A senior Chinese central banker said on Tuesday he was not overly worried about the state of his country’s economy, but said “structural issues” remained in some local government debt.
People’s Bank of China Deputy Governor Zhang Qingsong also told the Hong Kong Monetary Authority’s Global Financial Leaders Summit the overall debt of the Chinese government is in the mid-to-low range by international standards.
The summit, in its second year, had some of China’s senior regulators meeting with CEOs from major Western banks and other business officials.
“Global investors have some concern about the Chinese economy, including the pace of economic recovery, problem with the property markets and local government debt,” Zhang said.
“You may ask me, are you worried? No, not too much.”
China is grappling with an economic slowdown and a massive debt crisis in its property sector that has crippled some of its biggest developers, scared off investors and triggered fear of contagion.
On Tuesday, a mixed set of Chinese economic indicators showed imports unexpectedly swung to growth in October while exports contracted at a quicker pace than in September and at a rate far worse than analysts had estimated.
Zhang also said China’s debt level, compared with international standards, was not overblown.
The government’s leverage ratio was 79.4% as of the first quarter, Zhang said, lower than many advanced economies.
“We all believe that the overall debt level of the Chinese government is in the middle to lower range by international standards,” he said.
“Local government debt is a structural issue as most debts are issued by governments in eastern and central provinces where the size and growth of economic output outperformed others; that means they have a strong ability to serve their debt.”
China has told state-owned banks to roll over existing local government debt with longer-term loans at lower interest rates, two people with knowledge of the matter said, as part of central government efforts to reduce debt risk in a faltering economy.

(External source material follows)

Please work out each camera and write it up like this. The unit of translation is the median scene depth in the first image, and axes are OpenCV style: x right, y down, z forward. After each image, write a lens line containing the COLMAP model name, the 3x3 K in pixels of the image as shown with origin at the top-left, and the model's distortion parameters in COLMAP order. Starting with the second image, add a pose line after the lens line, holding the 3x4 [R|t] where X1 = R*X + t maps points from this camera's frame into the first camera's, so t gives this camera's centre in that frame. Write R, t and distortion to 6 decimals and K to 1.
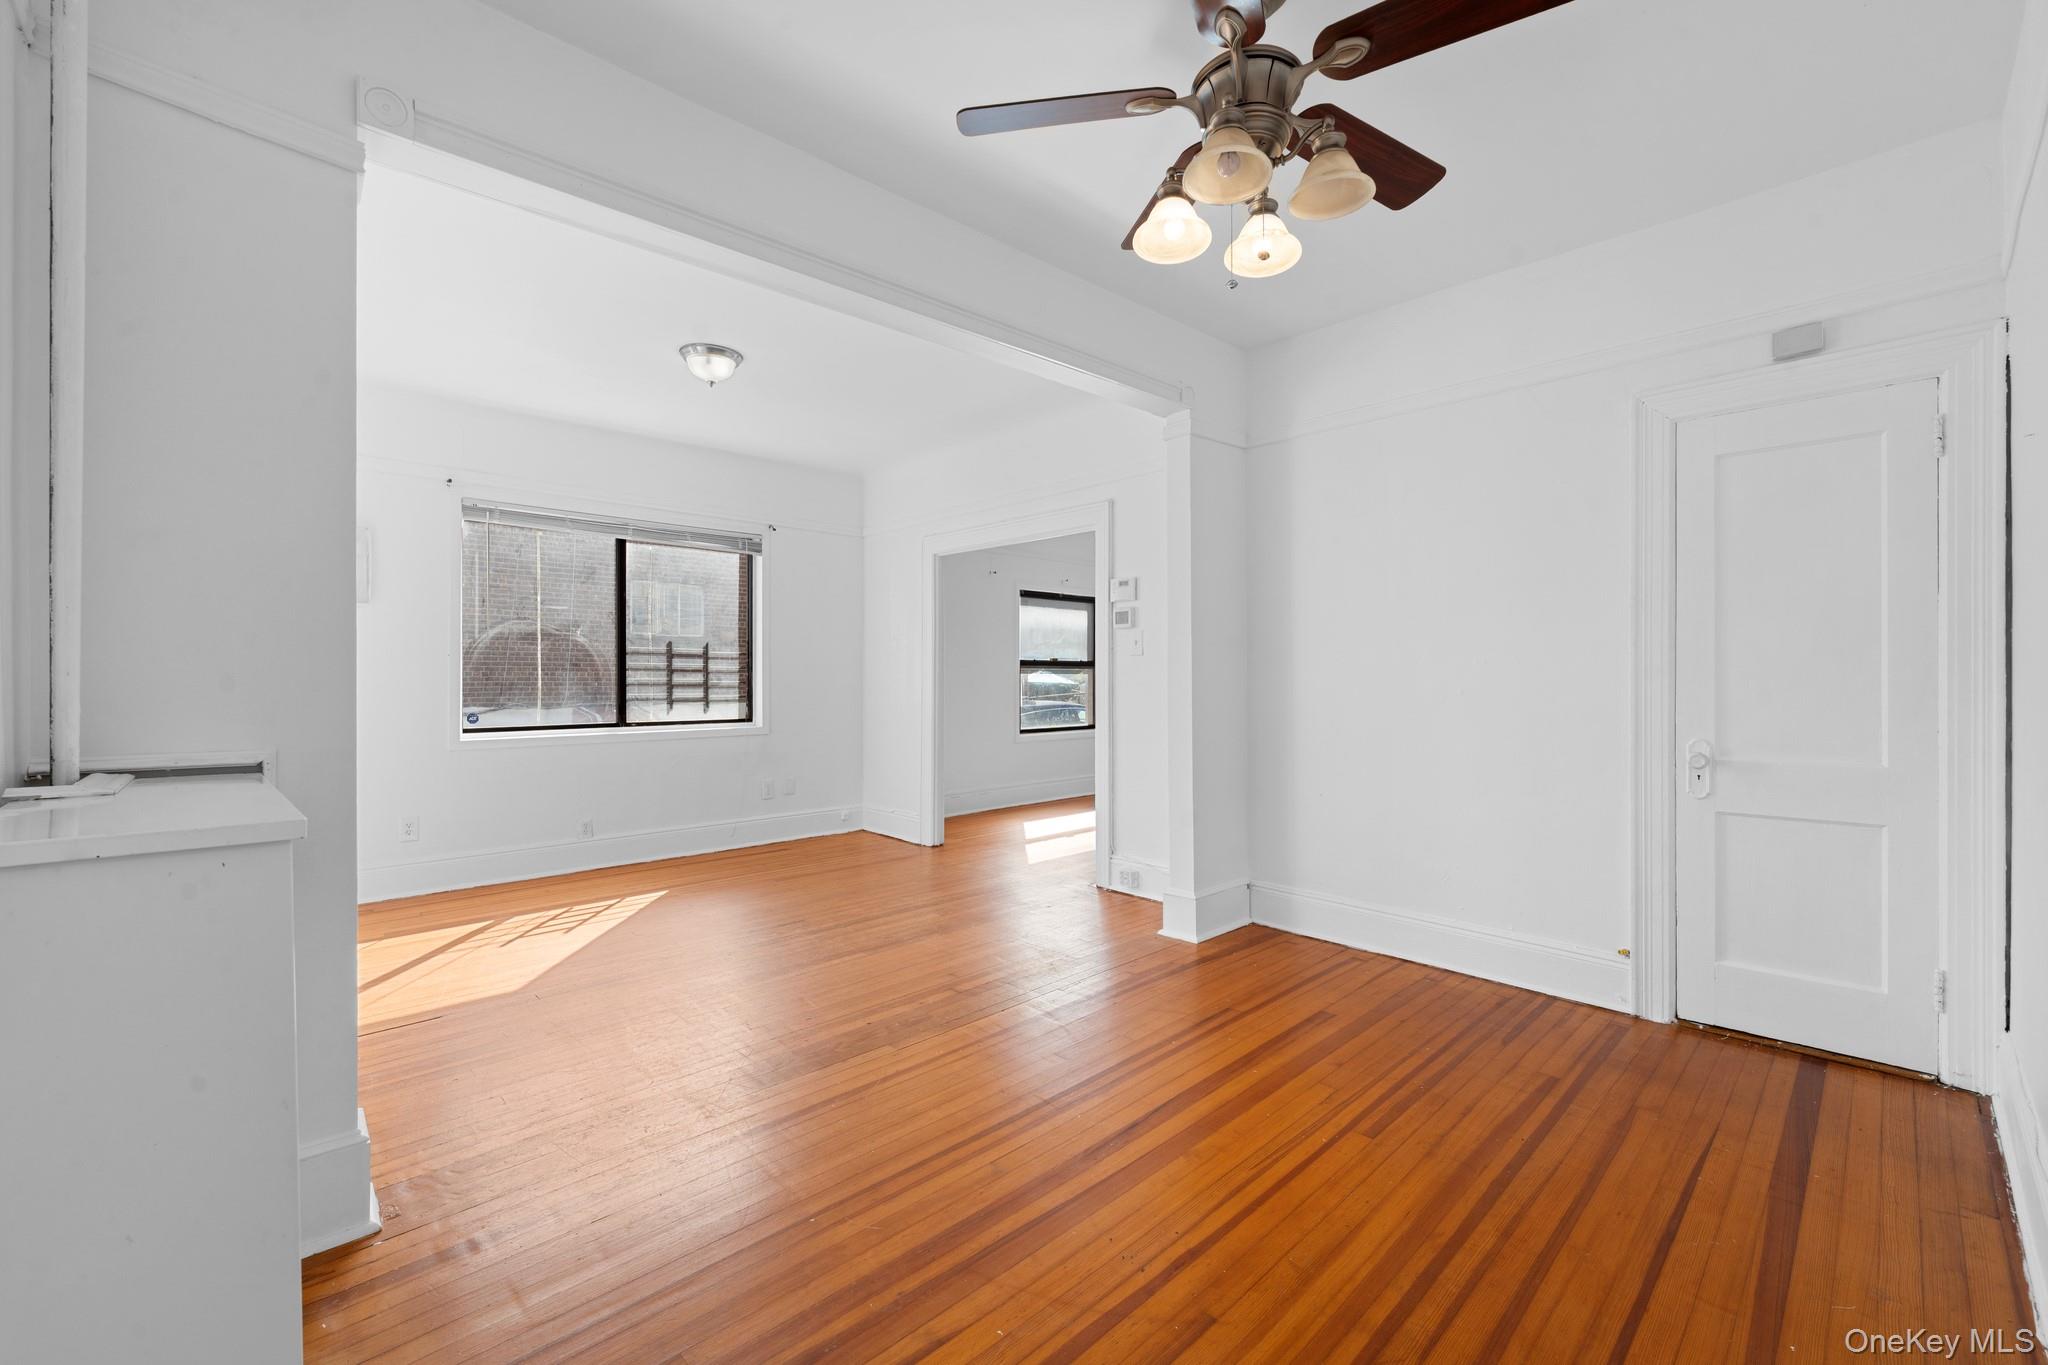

Debt-laden municipalities represent a major risk to the world’s second-largest economy and its financial stability, economists said, amid a deepening property crisis, years of over-investment in infrastructure and huge bills to contain the COVID-19 pandemic.
The government has sought to breathe life into China’s beleaguered property market and broader economy with a raft of measures that have so far done little to boost demand.
On Monday, balance of payments data showed China recorded its first-ever quarterly deficit in foreign direct investment, underscoring capital outflow pressures.
Speaking at the same finance event in Hong Kong, China Securities Regulatory Commission Vice-Chairman Wang Jianjun said China will be more actively participating in the international regulation of capital markets.
China faces a daunting task in trying to revive growth after a brief post-COVID-19 bounce in the wake of persistent weakness in the property industry, a faltering currency and weak global demand for its manufactured goods.